In addressing the challenge of distinguishing human student work from AI-generated content, educators have primarily focused on shifting to in-class writing, public speaking, class presentations, and formal debates—none of which implicates turn-taking, the one aspect that distinguishes humans from AI. While these methods offer valuable alternatives, I propose that fishbowl-style conversation assessments among human students provide a more nuanced and effective approach that directly leverages this fundamental differences between human and artificial intelligence. Let’s get together a discussion group, seat them in the center of the room, gather round, and let them converse for five minutes about Achilles or Abraham or whatever material takes center stage across the disciplines. Then let’s hear the mentor, the teacher, analyze through a collective think aloud with students contributing their spontaneous thoughts.
This distinction between human-human conversation and human-AI interaction shows up in conversational rhythms. In human exchanges, conversational partners engage in a natural, fluid cadence where each participant takes turns, cues transitions, and responds with agency to continue this reciprocal exchange of words. This mutual negotiation of conversational space reflects shared social understanding governed by implicit rules and innate intuition.
In contrast, human-AI interaction follows a rigid, asymmetrical pattern: the human speaks and cues a transition, the AI responds and then freezes, awaiting another human prompt. The AI never self-selects to speak, never interrupts, and never continues without explicit permission. This creates a fundamentally different conversational ecology where the human bears the entire burden of directing the exchange.

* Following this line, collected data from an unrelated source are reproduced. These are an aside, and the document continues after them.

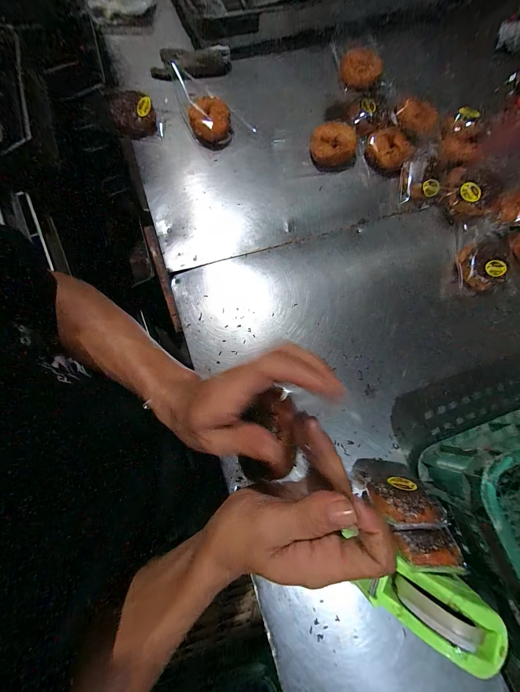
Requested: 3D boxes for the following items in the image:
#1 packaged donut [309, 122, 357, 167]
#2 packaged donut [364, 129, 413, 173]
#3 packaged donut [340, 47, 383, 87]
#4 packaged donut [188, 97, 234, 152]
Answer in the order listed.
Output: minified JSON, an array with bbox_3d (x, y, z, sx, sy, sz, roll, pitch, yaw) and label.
[{"bbox_3d":[0.161,-0.445,0.587,0.099,0.040,0.089,11,76,1],"label":"packaged donut"},{"bbox_3d":[0.281,-0.431,0.581,0.090,0.024,0.090,0,91,6],"label":"packaged donut"},{"bbox_3d":[0.248,-0.680,0.649,0.097,0.073,0.032,12,76,2],"label":"packaged donut"},{"bbox_3d":[-0.109,-0.490,0.586,0.091,0.045,0.086,-4,77,-2],"label":"packaged donut"}]

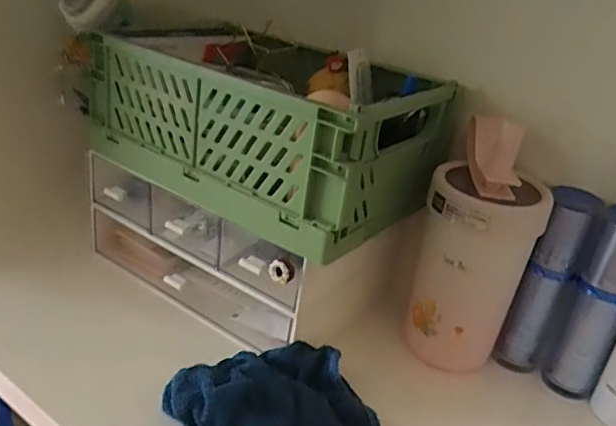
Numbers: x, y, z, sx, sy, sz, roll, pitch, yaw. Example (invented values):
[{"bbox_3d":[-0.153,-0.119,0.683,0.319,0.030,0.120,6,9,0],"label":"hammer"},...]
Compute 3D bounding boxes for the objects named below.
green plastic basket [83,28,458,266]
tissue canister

Fishbowl conversations—where students engage in spontaneous, improvised discussions while peers observe and critique—capitalize on these distinctions. This format requires students to demonstrate real-time critical thinking and adaptive reasoning, active, empathetic listening, responsive argumentation, collaborative meaning-making, reading of subtle social cues, appropriate interruption and elaboration, and navigation of unexpected conversational turns. These uniquely human capabilities in living color would make chronic AI dependence immediately apparent without embarrassing anyone.
Beyond revealing AI use, fishbowl discussions develop precisely the communication capabilities students need to thrive in an AI-saturated world. Rather than creating "gotcha" assignments, this approach cultivates skills that complement rather than compete with AI technologies. By implementing low-stakes inescapable fishbowl conversation events, educators can transform the classroom from a site of technological anxiety into an opportunity for developing distinctly human capacities that will remain valuable regardless of how sophisticated AI becomes.
Thanks for highlighting this. Increasing conversational opportunities for students is well supported as a method to increase language and learning. One of my favorite proponents is Gordon Wells. This lovely chapter is available online: Wells, G. (2000). Dialogic inquiry in education: building online: The legacy of Vygotsky. In C.D. Lee and P. Smagorinsky (Eds.) Vygotskian perspectives on literacy research.. New York: Cambridge University Press, (pp. 51-85).